59. Dans la présente affaire, la Cour relève qu’en appliquant le principe de l’expropriation indirecte, le tribunal de Marsala a considéré les requérants privés de leur bien à compter du moment où le terrain a été transformé de manière irréversible, les conditions d’illégalité de l’occupation et d’intérêt public de l’ouvrage construit étant réunies. Or, en l’absence d’un acte formel d’expropriation, la Cour estime que cette situation ne saurait être considérée comme « prévisible », puisque ce n’est que par la décision judiciaire définitive que l’on peut considérer le principe de l’expropriation indirecte comme ayant effectivement été appliqué et que l’acquisition du terrain au patrimoine public a été consacrée. Par conséquent, les requérants n’ont eu la « sécurité juridique » concernant la privation du terrain que le 6 juillet 2002, date à laquelle l’ordonnance du tribunal de Marsala ayant acquis force de jugement aux termes de l’article 186 quater du code de procédure civile est devenue définitive.

60. La Cour observe ensuite que la situation en cause a permis à l’administration de tirer parti d’une occupation de terrain illégale.

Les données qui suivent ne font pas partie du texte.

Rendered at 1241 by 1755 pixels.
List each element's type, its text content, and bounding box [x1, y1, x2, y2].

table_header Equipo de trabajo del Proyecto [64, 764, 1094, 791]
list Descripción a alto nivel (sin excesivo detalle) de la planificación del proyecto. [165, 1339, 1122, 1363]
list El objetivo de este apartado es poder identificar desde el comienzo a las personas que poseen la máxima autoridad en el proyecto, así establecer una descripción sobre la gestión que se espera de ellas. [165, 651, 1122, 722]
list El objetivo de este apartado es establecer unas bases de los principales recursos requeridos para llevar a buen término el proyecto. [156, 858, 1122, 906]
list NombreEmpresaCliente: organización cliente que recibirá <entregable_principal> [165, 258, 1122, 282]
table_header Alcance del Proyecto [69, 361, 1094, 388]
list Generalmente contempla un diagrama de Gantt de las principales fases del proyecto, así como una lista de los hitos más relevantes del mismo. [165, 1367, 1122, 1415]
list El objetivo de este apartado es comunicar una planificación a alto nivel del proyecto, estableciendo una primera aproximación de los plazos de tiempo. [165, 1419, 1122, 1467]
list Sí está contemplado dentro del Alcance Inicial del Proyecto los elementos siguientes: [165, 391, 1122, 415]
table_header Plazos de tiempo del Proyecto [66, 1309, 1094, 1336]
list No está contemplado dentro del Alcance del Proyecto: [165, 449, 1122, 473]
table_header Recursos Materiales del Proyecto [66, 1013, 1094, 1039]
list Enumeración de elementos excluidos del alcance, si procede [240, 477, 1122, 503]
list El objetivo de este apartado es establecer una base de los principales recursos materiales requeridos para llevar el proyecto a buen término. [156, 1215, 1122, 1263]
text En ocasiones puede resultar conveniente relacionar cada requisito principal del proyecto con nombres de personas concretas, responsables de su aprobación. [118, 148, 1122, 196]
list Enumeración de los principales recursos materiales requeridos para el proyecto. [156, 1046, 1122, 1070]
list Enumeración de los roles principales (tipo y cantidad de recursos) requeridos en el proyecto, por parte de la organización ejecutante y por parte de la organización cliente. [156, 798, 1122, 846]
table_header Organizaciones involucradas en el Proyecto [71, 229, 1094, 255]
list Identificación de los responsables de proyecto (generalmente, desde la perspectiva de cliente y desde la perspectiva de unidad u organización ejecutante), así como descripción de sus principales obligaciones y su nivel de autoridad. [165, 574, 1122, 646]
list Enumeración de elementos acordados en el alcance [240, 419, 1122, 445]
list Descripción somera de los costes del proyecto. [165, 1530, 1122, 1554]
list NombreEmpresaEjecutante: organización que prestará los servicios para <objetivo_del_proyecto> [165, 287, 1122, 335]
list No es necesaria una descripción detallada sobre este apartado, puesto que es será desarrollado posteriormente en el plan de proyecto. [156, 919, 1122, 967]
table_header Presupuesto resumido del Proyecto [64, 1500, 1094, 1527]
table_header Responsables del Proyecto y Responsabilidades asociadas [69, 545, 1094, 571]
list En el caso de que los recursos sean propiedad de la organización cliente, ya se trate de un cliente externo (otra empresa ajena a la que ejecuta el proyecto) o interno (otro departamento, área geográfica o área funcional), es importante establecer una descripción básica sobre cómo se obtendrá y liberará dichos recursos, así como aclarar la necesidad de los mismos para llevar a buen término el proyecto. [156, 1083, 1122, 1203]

En d’autres termes, l’administration a pu s’approprier du terrain au mépris des règles régissant l’expropriation en bonne et due forme, et, entre autres, sans qu’une indemnité soit mise en parallèle à la disposition des intéressés.

61. S’agissant de l’indemnité, la Cour constate que l’application rétroactive de la loi no 662 de 1996 au cas d’espèce a eu pour effet de priver les requérants de la possibilité d’obtenir réparation du préjudice subi.

62. A la lumière de ces considérations, la Cour estime que l’ingérence litigieuse n’est pas compatible avec le principe de légalité et qu’elle a donc enfreint le droit au respect des biens des requérants.

63. Dès lors, il y a eu violation de l’article 1 du Protocole no 1.

II. SUR LA VIOLATION ALLÉGUÉE DE L’ARTICLE 6 § 1 DE LA CONVENTION

64. Les requérants allèguent que l’adoption et l’application de la loi no 662 du 23 décembre 1996 à leur procédure constitue une ingérence législative contraire à leur droit à un procès équitable tel que garanti par l’article 6 § 1 de la Convention, qui, en ses passages pertinents, dispose :

« Toute personne a droit à ce que sa cause soit entendue équitablement (...) par un tribunal (...), qui décidera (...) des contestations sur ses droits et obligations de caractère civil (...) »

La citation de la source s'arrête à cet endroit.